There doesn't seem to be any particular time in life when these switches get thrown. It might happen at age eighteen or sixty five. It's like Cupid's been fluttering around just biding his time till a particularly gruesome member of the opposite gender comes along and, twang...........he let's go the bow string and another mismatch takes place.

I've seen it happen at parties too. Some guy that looks like a young Tom Sellick and owns a whole city block of high rise apartment buildings will be sitting in a corner with four beautiful surfer girls hunching on his legs like a buncha wind up dolls. Suddenly, he will lock eyes with some plain Jane dressed in a gunny sack with a figure like a thermometer and...............Shazaam! He's instantly in love.

It finally got to the point where I would circle around beautiful women just waiting for their pupils to dialate so's I could be the closest one there when it happened. I had to stop that after a series of little incidents that cost me three teeth, several black eyes and two trips to the county jail. Once, I almost scored when I saw this beauty across the room start to sway and could see her pupils start to dialate. I was half way there when this fat little gnome with coke bottle glasses shoved past me and got there first. Next thing I knew, she was runnin' her fingers through what little hair he had left and tellin' him how cute and cuddly he was. I barely made it to the bathroom before I threw up.

I've made some pretty big mistakes in my life, like I remember betting this big Polish guy I could stay under water longer than he could. Ten minutes later, they were still pumping water out of the both of us. My biggest mistake though, was forgetting about switches in women's brains. If I had it to do over again, there's two things I would always have at my side whenever I went poolside where the bronzed beauties were displaying their many charms.

First of all, I would work out some sort of arrangement with somebody with too many kids and would offer to babysit one for a few hours. Boy or girl, wouldn't make any difference, just one with a cute grin and one or two baby teeth missing in front. I'd take a few minutes to teach them a couple of basic lines like "Gee lady, you sure are pretty. No wonder my daddy talks about you all the time." Then, I would point them at the nearest gaggle of pulchritude and turn them loose.

Secondly, I would buy a puppy. You know the kind I mean.......one whose tail wags a hundred miles an hour and that can't wait to plant thousands of little doggy kisses all over anyone who comes close.

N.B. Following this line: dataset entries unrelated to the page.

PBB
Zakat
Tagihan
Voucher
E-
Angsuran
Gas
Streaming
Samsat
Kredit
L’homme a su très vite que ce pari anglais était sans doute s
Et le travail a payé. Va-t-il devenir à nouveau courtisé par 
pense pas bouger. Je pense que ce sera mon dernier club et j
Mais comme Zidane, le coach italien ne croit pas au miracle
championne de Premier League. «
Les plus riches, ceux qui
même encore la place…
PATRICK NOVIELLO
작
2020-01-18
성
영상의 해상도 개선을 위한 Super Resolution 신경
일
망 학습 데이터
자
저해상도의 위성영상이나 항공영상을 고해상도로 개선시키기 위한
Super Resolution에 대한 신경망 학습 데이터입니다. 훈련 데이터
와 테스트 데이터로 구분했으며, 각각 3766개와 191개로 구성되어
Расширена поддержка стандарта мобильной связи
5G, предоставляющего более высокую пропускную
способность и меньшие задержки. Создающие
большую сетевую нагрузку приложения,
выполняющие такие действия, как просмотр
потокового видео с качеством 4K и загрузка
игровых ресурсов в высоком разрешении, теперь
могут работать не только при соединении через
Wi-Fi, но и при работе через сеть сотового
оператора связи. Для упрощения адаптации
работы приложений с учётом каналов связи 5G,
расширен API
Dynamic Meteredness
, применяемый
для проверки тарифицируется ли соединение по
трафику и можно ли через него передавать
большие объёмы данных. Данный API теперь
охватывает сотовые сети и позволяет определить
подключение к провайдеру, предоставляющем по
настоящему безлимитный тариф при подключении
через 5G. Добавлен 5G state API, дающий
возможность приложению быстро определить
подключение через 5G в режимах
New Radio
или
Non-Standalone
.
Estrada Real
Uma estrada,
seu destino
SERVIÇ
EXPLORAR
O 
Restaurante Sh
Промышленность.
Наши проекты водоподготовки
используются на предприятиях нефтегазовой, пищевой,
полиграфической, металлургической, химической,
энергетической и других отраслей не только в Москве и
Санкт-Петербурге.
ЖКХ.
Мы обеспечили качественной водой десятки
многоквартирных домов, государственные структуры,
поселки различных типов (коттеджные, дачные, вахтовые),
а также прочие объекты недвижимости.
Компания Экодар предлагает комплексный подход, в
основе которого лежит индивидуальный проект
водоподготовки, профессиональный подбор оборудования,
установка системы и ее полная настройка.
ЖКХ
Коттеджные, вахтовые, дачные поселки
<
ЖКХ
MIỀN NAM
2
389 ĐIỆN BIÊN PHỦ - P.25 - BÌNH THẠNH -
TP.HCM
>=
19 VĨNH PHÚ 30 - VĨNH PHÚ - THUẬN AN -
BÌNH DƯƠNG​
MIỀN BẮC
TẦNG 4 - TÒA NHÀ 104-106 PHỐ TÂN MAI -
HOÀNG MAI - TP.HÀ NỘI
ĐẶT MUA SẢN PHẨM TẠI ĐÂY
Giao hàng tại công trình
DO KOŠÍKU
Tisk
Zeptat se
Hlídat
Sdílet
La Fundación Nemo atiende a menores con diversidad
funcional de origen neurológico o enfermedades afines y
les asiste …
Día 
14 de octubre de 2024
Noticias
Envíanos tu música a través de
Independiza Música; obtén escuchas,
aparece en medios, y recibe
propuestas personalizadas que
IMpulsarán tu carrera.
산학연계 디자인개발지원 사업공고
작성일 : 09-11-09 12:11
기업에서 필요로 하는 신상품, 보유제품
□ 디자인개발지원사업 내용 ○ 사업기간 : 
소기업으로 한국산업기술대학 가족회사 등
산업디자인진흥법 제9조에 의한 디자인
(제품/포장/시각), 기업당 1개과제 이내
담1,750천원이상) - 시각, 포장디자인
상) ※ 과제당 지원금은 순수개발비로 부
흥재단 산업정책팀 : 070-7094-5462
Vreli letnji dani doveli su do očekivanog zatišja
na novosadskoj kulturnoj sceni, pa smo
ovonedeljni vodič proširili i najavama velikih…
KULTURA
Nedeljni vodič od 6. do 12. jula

Armed with this kid to reel 'em in and a puppy to seal the bargain, I betcha it would be like shooting fish in a barrel. I'd just sit back and watch to see which one's pupils dialated the most and interrupt the commotion with "It's nap time. You wanna help me put Snookims down for his/her nap?" An hour after that, I would be telling my latest paramour "I don't care if your daddy DOES own a brewery, you gotta go home now, I'm too tired to do this any more."

Switches in the brain.....that's where it's at. When I look back and remember all the time I wasted going to gyms, lifting weights, flossing after every meal and always using the latest deoderants, I could almost cry. One crummy little puppy and one snaggle toothed rugrat wudda worked ten times better. I'll try to remember that in my next life.